**INSTRUCTIONS TO FOLLOW:** Take the records below and write them out again exactly.

**DATASET:**
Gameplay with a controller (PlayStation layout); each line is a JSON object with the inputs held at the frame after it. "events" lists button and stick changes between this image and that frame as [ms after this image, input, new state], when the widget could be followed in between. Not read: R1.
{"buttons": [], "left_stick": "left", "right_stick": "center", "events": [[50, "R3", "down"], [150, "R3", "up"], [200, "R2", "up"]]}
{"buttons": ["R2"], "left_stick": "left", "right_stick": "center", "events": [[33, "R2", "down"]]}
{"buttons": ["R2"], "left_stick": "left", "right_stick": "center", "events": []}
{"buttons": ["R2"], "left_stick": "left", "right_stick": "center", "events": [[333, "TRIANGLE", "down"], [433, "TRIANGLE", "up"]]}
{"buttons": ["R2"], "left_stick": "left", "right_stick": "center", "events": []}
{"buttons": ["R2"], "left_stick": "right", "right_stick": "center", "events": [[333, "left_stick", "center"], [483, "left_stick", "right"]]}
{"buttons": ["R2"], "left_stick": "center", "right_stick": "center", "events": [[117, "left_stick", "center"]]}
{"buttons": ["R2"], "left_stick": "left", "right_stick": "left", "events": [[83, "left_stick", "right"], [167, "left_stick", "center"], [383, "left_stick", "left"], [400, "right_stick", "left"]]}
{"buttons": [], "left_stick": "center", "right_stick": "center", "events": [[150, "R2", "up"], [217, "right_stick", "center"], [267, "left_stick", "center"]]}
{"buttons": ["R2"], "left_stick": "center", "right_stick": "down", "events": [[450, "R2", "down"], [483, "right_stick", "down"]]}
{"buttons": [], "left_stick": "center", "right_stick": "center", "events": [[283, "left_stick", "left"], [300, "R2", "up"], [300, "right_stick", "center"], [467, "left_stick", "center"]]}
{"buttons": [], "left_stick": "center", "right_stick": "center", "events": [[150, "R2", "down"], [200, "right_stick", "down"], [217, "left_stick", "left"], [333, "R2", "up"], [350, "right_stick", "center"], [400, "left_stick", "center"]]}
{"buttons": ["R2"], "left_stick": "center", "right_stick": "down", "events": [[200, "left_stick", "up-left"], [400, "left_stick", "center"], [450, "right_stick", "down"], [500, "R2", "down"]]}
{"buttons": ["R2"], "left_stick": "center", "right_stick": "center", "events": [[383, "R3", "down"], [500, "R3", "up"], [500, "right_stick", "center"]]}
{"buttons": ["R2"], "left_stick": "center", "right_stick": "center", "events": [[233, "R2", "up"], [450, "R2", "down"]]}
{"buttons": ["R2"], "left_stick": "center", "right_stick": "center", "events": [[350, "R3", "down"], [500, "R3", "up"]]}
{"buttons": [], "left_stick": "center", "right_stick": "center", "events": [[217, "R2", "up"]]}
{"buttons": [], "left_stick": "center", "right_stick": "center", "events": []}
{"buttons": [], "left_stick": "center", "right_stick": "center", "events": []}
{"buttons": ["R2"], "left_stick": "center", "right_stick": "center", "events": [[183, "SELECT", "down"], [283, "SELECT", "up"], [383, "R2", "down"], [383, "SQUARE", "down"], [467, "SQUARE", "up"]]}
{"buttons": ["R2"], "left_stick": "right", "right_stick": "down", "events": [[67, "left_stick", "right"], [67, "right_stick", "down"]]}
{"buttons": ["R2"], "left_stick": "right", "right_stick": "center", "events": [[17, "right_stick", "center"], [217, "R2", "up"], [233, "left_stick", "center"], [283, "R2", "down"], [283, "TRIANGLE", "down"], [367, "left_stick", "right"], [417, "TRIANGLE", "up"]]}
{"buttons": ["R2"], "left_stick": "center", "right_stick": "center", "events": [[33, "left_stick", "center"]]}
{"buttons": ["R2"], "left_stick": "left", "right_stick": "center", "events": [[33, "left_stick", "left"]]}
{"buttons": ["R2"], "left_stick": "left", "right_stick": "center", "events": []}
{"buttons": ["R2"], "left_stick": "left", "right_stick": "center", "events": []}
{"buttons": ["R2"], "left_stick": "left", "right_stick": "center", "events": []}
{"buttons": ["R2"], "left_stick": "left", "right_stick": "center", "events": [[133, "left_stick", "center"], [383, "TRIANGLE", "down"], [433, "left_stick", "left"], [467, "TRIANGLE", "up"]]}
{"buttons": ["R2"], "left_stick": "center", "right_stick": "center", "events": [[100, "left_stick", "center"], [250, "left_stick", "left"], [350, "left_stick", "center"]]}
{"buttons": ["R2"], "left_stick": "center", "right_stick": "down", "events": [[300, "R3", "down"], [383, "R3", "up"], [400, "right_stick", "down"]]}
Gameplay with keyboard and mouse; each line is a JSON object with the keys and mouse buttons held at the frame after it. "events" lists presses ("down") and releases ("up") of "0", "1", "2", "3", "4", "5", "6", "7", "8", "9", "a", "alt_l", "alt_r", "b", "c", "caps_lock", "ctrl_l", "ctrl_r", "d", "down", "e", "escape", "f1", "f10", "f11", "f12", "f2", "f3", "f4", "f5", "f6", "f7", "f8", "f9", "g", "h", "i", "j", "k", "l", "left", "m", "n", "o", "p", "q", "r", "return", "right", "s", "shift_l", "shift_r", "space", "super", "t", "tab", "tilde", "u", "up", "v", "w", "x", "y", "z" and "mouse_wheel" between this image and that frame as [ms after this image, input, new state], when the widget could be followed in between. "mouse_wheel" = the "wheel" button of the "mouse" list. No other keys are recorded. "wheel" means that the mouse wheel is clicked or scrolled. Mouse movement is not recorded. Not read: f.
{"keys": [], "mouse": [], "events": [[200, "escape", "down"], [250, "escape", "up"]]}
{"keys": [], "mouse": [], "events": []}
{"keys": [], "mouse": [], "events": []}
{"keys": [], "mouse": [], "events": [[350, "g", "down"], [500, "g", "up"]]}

**EXERCISE ANSWER:**
Gameplay with a controller (PlayStation layout); each line is a JSON object with the inputs held at the frame after it. "events" lists button and stick changes between this image and that frame as [ms after this image, input, new state], when the widget could be followed in between. Not read: R1.
{"buttons": [], "left_stick": "left", "right_stick": "center", "events": [[50, "R3", "down"], [150, "R3", "up"], [200, "R2", "up"]]}
{"buttons": ["R2"], "left_stick": "left", "right_stick": "center", "events": [[33, "R2", "down"]]}
{"buttons": ["R2"], "left_stick": "left", "right_stick": "center", "events": []}
{"buttons": ["R2"], "left_stick": "left", "right_stick": "center", "events": [[333, "TRIANGLE", "down"], [433, "TRIANGLE", "up"]]}
{"buttons": ["R2"], "left_stick": "left", "right_stick": "center", "events": []}
{"buttons": ["R2"], "left_stick": "right", "right_stick": "center", "events": [[333, "left_stick", "center"], [483, "left_stick", "right"]]}
{"buttons": ["R2"], "left_stick": "center", "right_stick": "center", "events": [[117, "left_stick", "center"]]}
{"buttons": ["R2"], "left_stick": "left", "right_stick": "left", "events": [[83, "left_stick", "right"], [167, "left_stick", "center"], [383, "left_stick", "left"], [400, "right_stick", "left"]]}
{"buttons": [], "left_stick": "center", "right_stick": "center", "events": [[150, "R2", "up"], [217, "right_stick", "center"], [267, "left_stick", "center"]]}
{"buttons": ["R2"], "left_stick": "center", "right_stick": "down", "events": [[450, "R2", "down"], [483, "right_stick", "down"]]}
{"buttons": [], "left_stick": "center", "right_stick": "center", "events": [[283, "left_stick", "left"], [300, "R2", "up"], [300, "right_stick", "center"], [467, "left_stick", "center"]]}
{"buttons": [], "left_stick": "center", "right_stick": "center", "events": [[150, "R2", "down"], [200, "right_stick", "down"], [217, "left_stick", "left"], [333, "R2", "up"], [350, "right_stick", "center"], [400, "left_stick", "center"]]}
{"buttons": ["R2"], "left_stick": "center", "right_stick": "down", "events": [[200, "left_stick", "up-left"], [400, "left_stick", "center"], [450, "right_stick", "down"], [500, "R2", "down"]]}
{"buttons": ["R2"], "left_stick": "center", "right_stick": "center", "events": [[383, "R3", "down"], [500, "R3", "up"], [500, "right_stick", "center"]]}
{"buttons": ["R2"], "left_stick": "center", "right_stick": "center", "events": [[233, "R2", "up"], [450, "R2", "down"]]}
{"buttons": ["R2"], "left_stick": "center", "right_stick": "center", "events": [[350, "R3", "down"], [500, "R3", "up"]]}
{"buttons": [], "left_stick": "center", "right_stick": "center", "events": [[217, "R2", "up"]]}
{"buttons": [], "left_stick": "center", "right_stick": "center", "events": []}
{"buttons": [], "left_stick": "center", "right_stick": "center", "events": []}
{"buttons": ["R2"], "left_stick": "center", "right_stick": "center", "events": [[183, "SELECT", "down"], [283, "SELECT", "up"], [383, "R2", "down"], [383, "SQUARE", "down"], [467, "SQUARE", "up"]]}
{"buttons": ["R2"], "left_stick": "right", "right_stick": "down", "events": [[67, "left_stick", "right"], [67, "right_stick", "down"]]}
{"buttons": ["R2"], "left_stick": "right", "right_stick": "center", "events": [[17, "right_stick", "center"], [217, "R2", "up"], [233, "left_stick", "center"], [283, "R2", "down"], [283, "TRIANGLE", "down"], [367, "left_stick", "right"], [417, "TRIANGLE", "up"]]}
{"buttons": ["R2"], "left_stick": "center", "right_stick": "center", "events": [[33, "left_stick", "center"]]}
{"buttons": ["R2"], "left_stick": "left", "right_stick": "center", "events": [[33, "left_stick", "left"]]}
{"buttons": ["R2"], "left_stick": "left", "right_stick": "center", "events": []}
{"buttons": ["R2"], "left_stick": "left", "right_stick": "center", "events": []}
{"buttons": ["R2"], "left_stick": "left", "right_stick": "center", "events": []}
{"buttons": ["R2"], "left_stick": "left", "right_stick": "center", "events": [[133, "left_stick", "center"], [383, "TRIANGLE", "down"], [433, "left_stick", "left"], [467, "TRIANGLE", "up"]]}
{"buttons": ["R2"], "left_stick": "center", "right_stick": "center", "events": [[100, "left_stick", "center"], [250, "left_stick", "left"], [350, "left_stick", "center"]]}
{"buttons": ["R2"], "left_stick": "center", "right_stick": "down", "events": [[300, "R3", "down"], [383, "R3", "up"], [400, "right_stick", "down"]]}
Gameplay with keyboard and mouse; each line is a JSON object with the keys and mouse buttons held at the frame after it. "events" lists presses ("down") and releases ("up") of "0", "1", "2", "3", "4", "5", "6", "7", "8", "9", "a", "alt_l", "alt_r", "b", "c", "caps_lock", "ctrl_l", "ctrl_r", "d", "down", "e", "escape", "f1", "f10", "f11", "f12", "f2", "f3", "f4", "f5", "f6", "f7", "f8", "f9", "g", "h", "i", "j", "k", "l", "left", "m", "n", "o", "p", "q", "r", "return", "right", "s", "shift_l", "shift_r", "space", "super", "t", "tab", "tilde", "u", "up", "v", "w", "x", "y", "z" and "mouse_wheel" between this image and that frame as [ms after this image, input, new state], when the widget could be followed in between. "mouse_wheel" = the "wheel" button of the "mouse" list. No other keys are recorded. "wheel" means that the mouse wheel is clicked or scrolled. Mouse movement is not recorded. Not read: f.
{"keys": [], "mouse": [], "events": [[200, "escape", "down"], [250, "escape", "up"]]}
{"keys": [], "mouse": [], "events": []}
{"keys": [], "mouse": [], "events": []}
{"keys": [], "mouse": [], "events": [[350, "g", "down"], [500, "g", "up"]]}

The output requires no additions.